AVAILABLE DATA:
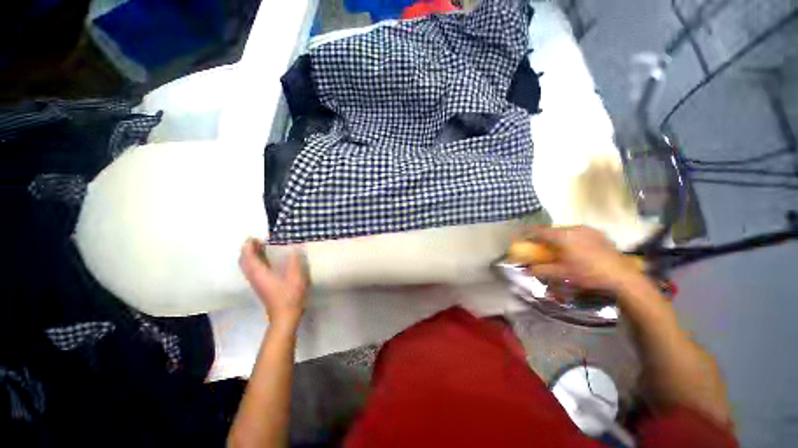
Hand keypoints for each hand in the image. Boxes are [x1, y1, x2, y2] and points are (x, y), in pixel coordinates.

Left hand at [239, 238, 307, 328]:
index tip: (254, 237)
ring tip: (260, 248)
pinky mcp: (260, 286)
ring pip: (247, 267)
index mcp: (260, 273)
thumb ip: (294, 261)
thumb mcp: (296, 277)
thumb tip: (293, 249)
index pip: (248, 257)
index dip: (248, 246)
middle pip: (244, 261)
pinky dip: (254, 262)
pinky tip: (265, 261)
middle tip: (257, 241)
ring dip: (250, 256)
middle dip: (247, 250)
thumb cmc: (290, 295)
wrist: (284, 315)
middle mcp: (254, 277)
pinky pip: (252, 270)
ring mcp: (256, 283)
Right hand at [527, 226, 642, 292]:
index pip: (539, 231)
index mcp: (562, 235)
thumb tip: (526, 270)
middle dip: (545, 238)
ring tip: (561, 250)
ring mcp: (588, 229)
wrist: (622, 276)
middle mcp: (573, 228)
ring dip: (559, 238)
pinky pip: (578, 233)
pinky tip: (577, 250)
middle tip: (543, 249)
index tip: (526, 243)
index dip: (530, 236)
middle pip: (552, 230)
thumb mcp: (561, 274)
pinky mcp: (599, 233)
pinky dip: (572, 239)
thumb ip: (541, 270)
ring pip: (566, 231)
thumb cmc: (587, 274)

WHAT YOU HAVE TO DO:
How many lines in the entries include "middle"? Only the number is wanted.

SOLUTION TO THE EXERCISE:
8